TASK TO CARRY OUT
When you copy the records, keep every word exact and leave the pictures out.

Keypoint correspondence data

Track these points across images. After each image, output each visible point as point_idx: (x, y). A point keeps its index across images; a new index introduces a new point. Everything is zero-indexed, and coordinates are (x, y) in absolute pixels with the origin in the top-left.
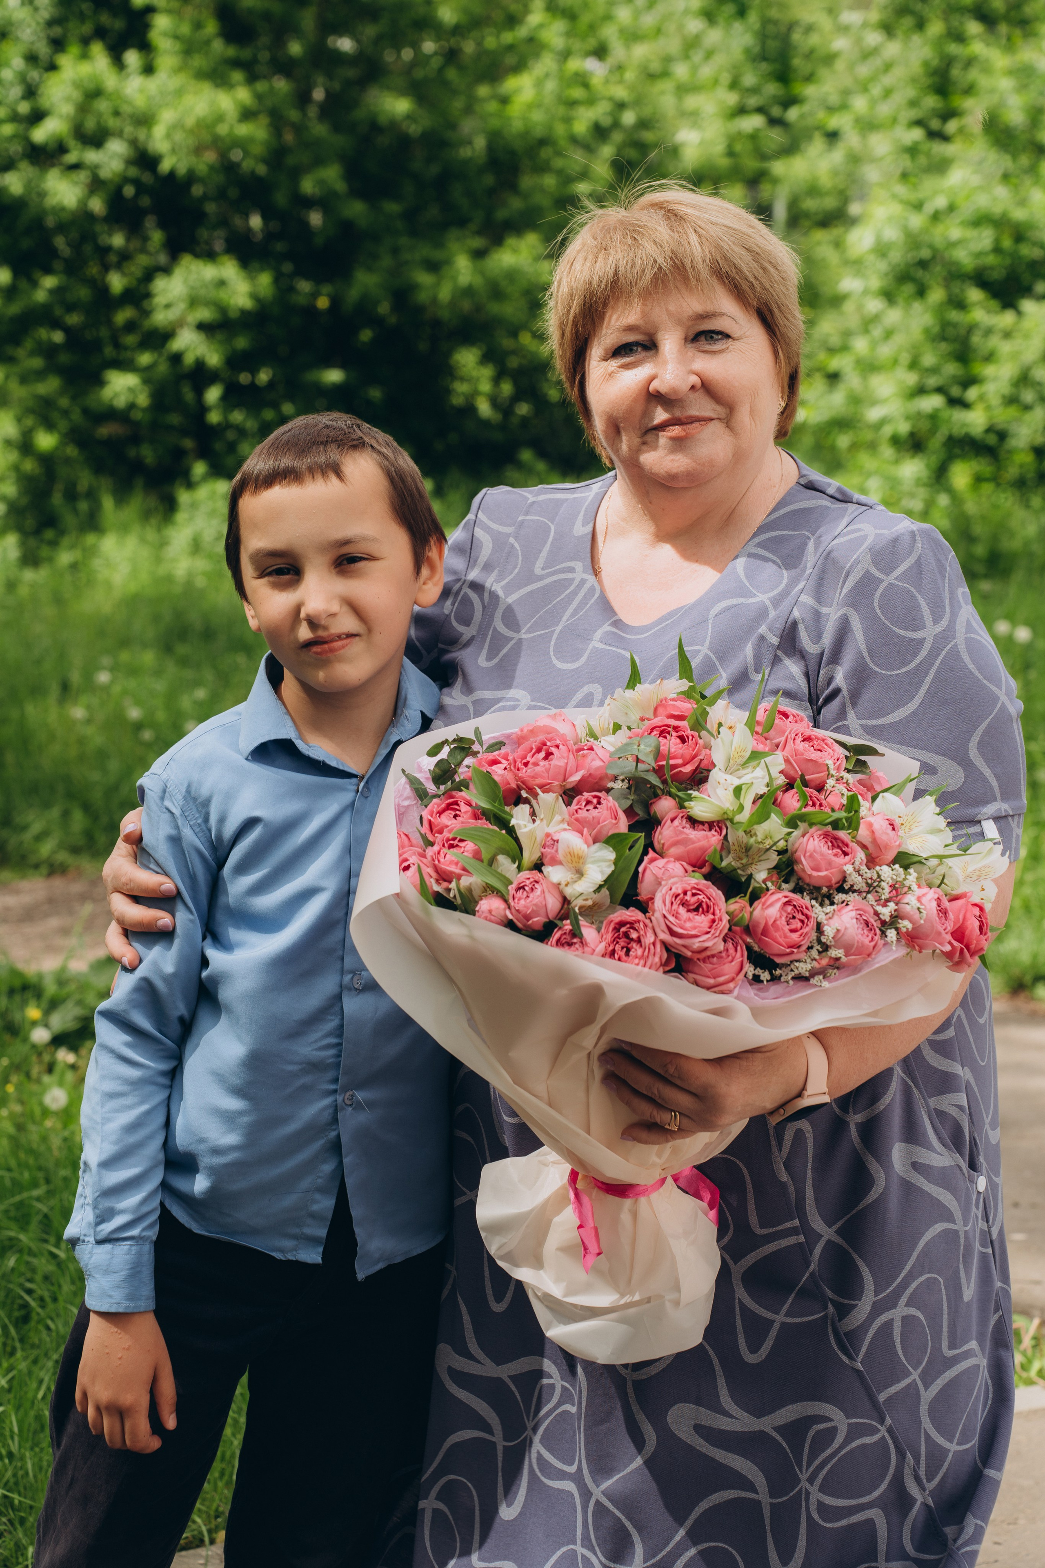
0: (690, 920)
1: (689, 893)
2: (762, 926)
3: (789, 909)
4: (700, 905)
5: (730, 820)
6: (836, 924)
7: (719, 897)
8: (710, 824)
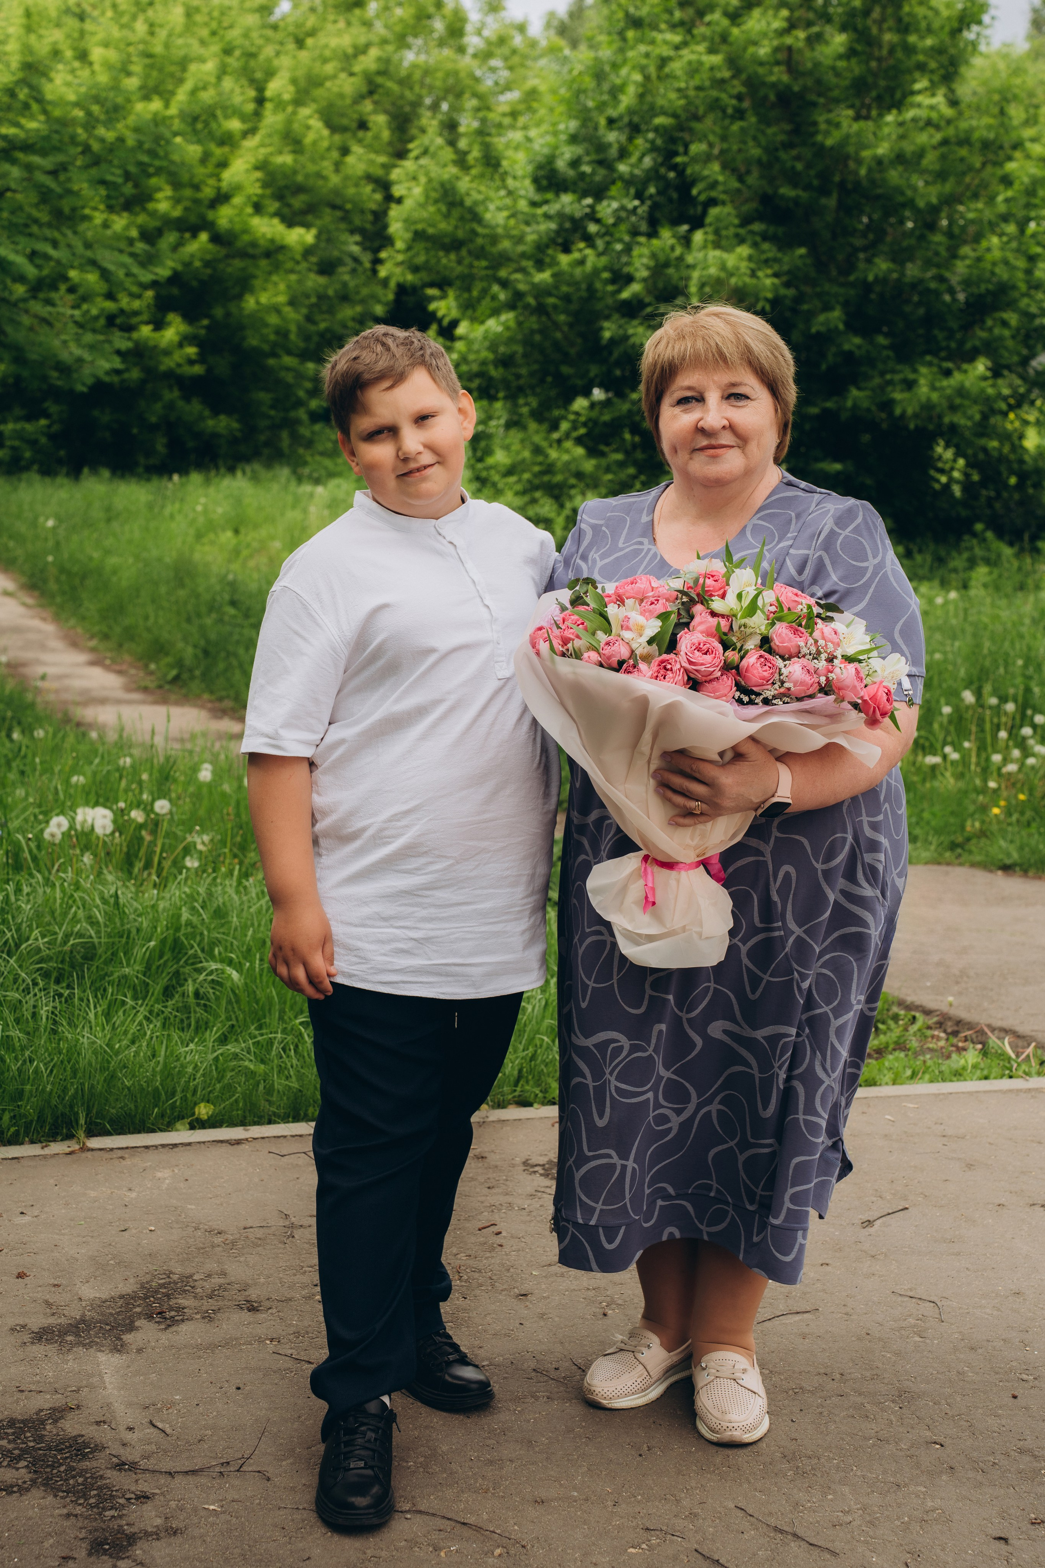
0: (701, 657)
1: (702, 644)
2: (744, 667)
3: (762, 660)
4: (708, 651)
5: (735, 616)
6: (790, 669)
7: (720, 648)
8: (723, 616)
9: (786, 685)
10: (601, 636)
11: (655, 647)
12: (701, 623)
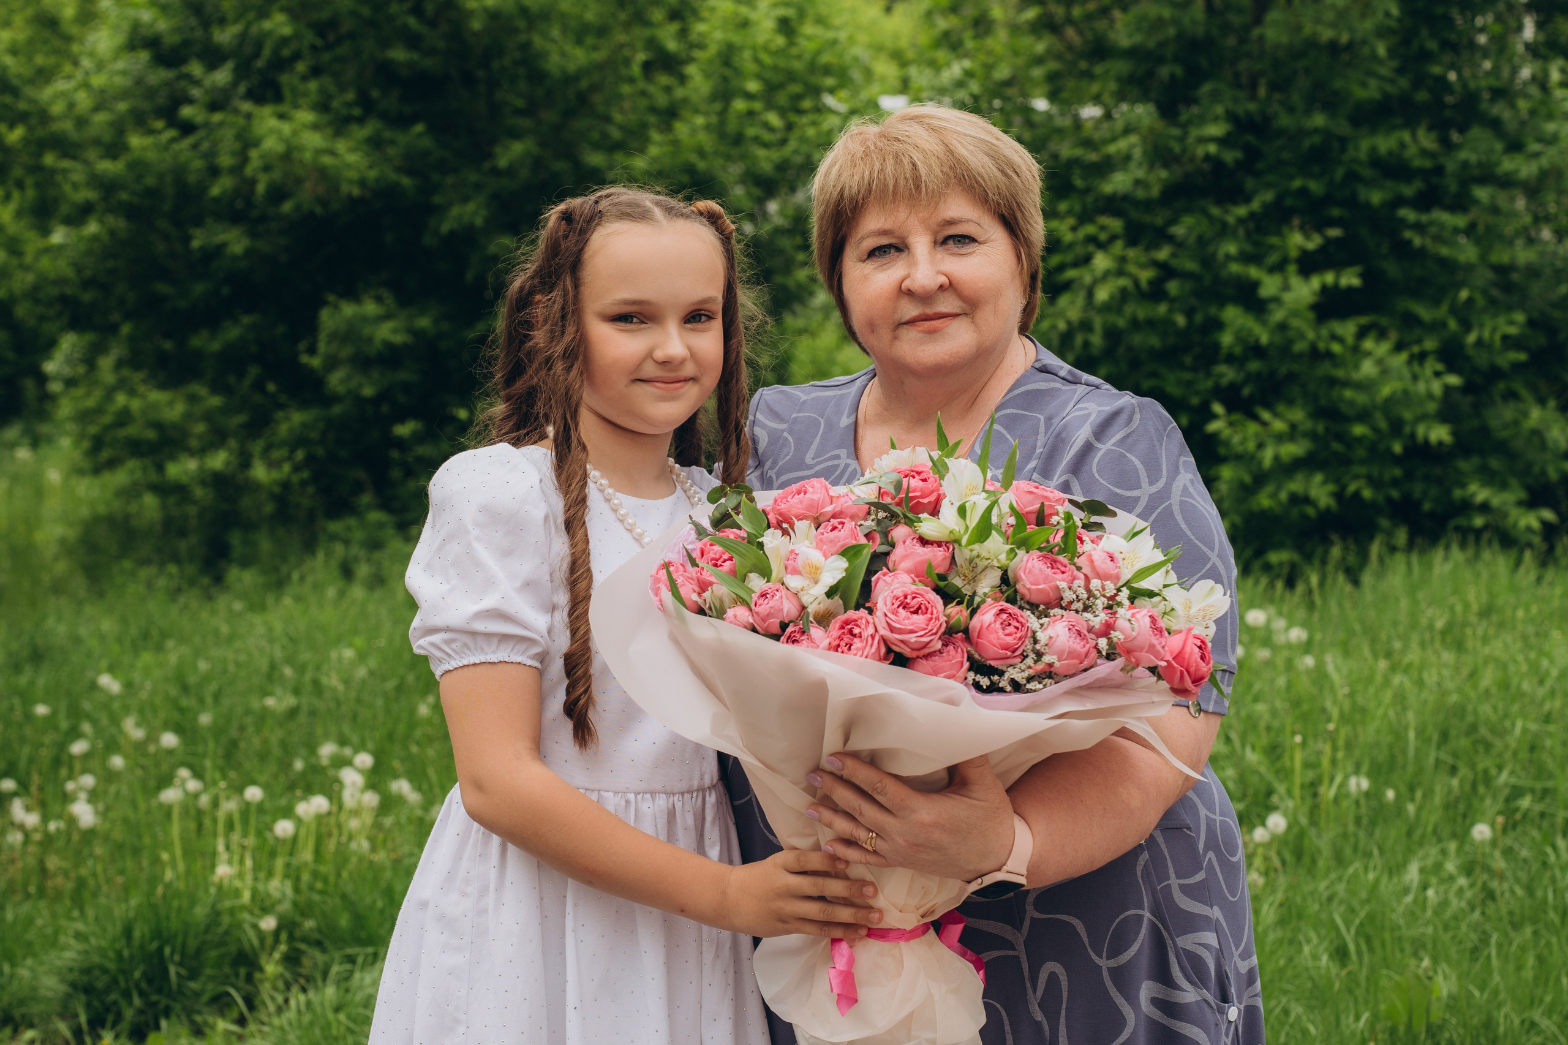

TASK RESPONSE
Track these points across images. After each image, output each visible point as point_idx: (x, y). A point keeps its index across images; a new index introduces a new point. Everything is zero-indexed, and coordinates are (x, y) in absolute pixels with the origin in the top-left.
0: (690, 920)
1: (689, 893)
2: (762, 926)
3: (789, 909)
4: (700, 905)
5: (730, 820)
6: (836, 924)
7: (719, 897)
8: (710, 824)
0: (701, 657)
1: (702, 644)
2: (744, 667)
3: (762, 660)
4: (708, 651)
5: (735, 616)
6: (790, 669)
7: (720, 648)
8: (723, 616)
9: (786, 685)
10: (601, 636)
11: (655, 647)
12: (701, 623)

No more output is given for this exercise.